By Doug Stephens
It’s hard (read impossible) to go a day without hearing that big data is poised to revolutionize business. The speed, volume and variety of data now available at our fingertips, holds incredible promise for companies in all categories. For the average marketer, big data must seem like a giant catapult being rolled into a battle that’s currently being waged with sticks and stones. It is indeed a new war machine and by most accounts, including my own, it will be a formidable force. Of that there seems little question.
Within this new data landscape, companies are scrambling to comprehend the technical aspects of big data – what it is, how it works, what it costs and the true capabilities it might bring. These are early days on the big data hype curve, and it’s particularly challenging to separate fact from fantasy in terms of what the average company can actually expect to do with big data once they harness it. And the truth is that grasping this new and awe-inspiring technology is not without some challenges.
But as is often the case, understanding the technology is only a small portion of the full test that companies embarking on big data will face. Far less obvious but infinitely more critical are the human issues prompted by the use of big data analytics. These, to my mind, are the true challenges that companies should be addressing early, honestly and sensitively.
I see these challenges affecting three key constituents:
Many of today’s corporate leaders were developed to believe that “strong leadership” means gathering all relevant facts and data, performing thorough and astute analysis and then making the most sage and correct decision possible. Measurement of the decision may come weeks or months later. Then and only then might there be any course correction. Decision makers have been expected to be firm and unwavering, because in today’s corporate world, equivocation and plasticity of thinking have often been seen as signs of weakness.
Big data leadership however, requires a completely different decision-making style. It involves making nimble and quick decisions based on limited information and best guesses, and then implementing through a series of tests, course corrections and pivots based on an immediate, robust and constant flow of data. It’s like navigating a ship using a GPS unit versus an antique sextant and the stars. In essence, the big data leader won’t set out to be “right first time” but to be “less wrong over time.”
The best retail leaders therefore, will no longer be those that aspire to be the most intuitively correct but instead those that are the most innately curious, and capable of asking the best questions of their data. In other words, instead of having the right the answers, it will be the leaders smart enough to develop the right queries that will drive results.
This requires a fundamental re-learning of what it means to be a leader and my guess is that many organizations (and their leaders) will fail to make the transition.

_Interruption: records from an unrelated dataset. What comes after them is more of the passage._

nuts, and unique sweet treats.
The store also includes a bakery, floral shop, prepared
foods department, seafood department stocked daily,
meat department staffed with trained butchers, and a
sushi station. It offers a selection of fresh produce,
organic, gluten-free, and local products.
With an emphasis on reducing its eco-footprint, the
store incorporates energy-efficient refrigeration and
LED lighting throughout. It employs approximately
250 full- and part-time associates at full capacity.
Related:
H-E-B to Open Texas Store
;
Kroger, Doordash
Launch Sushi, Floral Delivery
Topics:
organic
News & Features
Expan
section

Cameras can record employee interactions with customers. RFID tags can track worker’s bodies through the store and measure their attentiveness to consumers and pace of work. Social filters can sift through millions of conversations to find mentions of staff names or their store locations for commendation or condemnation. So, companies venturing into the use of big data will have to ask themselves what sort of relationship they want to have with their employees.
Will big data be used as a device purely for routing out the weak or as a valuable means of developing the strong? Does the collection of data work to help the employee excel or does it work for the company only? And are employees entitled to their own performance (big) data or is it merely stored and deployed at them?
This new and microscopically invasive tool can be either remarkably positive or devastatingly destructive depending on how it’s positioned, shared and executed with the workforce.
Take it from someone who has scoured the earth for good retail big data use cases, there aren’t many. In fact, the best big data case studies tend to be found in other areas, such as health, government, medicine and education. Why? Because in these situations, consumers have little choice but to share accurate and complete data. They have no such obligation in most retail situations. Retail customers lie, share loyalty cards and coupons, move and yes, even die, all without informing retailers. Consequently, at any given time, much of the data in a retailer’s system is garbage…big garbage.
The only way for retailers to gather good data is to compel customers to willingly and even happily share it with them. This requires two things; implicit trust on the part of the consumer and a one-to-one sharing of value between the two. If data is, as some call it, a new currency, what does the customer get when they spend their data currency with you? More advertising or a tangibly better shopping experience? More junk mail or more relevant and personalized communications? It’s a critical philosophical question that your company has to align on. Trust will represent as great a competitive advantage as a fabulous product or standout service – perhaps even greater. So that privacy policy that currently sits as an obscurely written, 5 page, legal footnote on most websites? Well it may be time to put it in plain English and move it up to the header.
Three to five years from now, I suspect we’ll take big data for granted. It will be table stakes to play in chain retail, and most companies will have honed a relatively acute understanding of big data’s technical traits. They’ll get that piece pretty quickly. But it’s the companies that recognized early on that big data is not a technical challenge but rather a human challenge that will be more likely to master it’s true potential. Get the human piece wrong, however, and all the distributed computing, in-memory processing and Hadoop databases in the world won’t help you.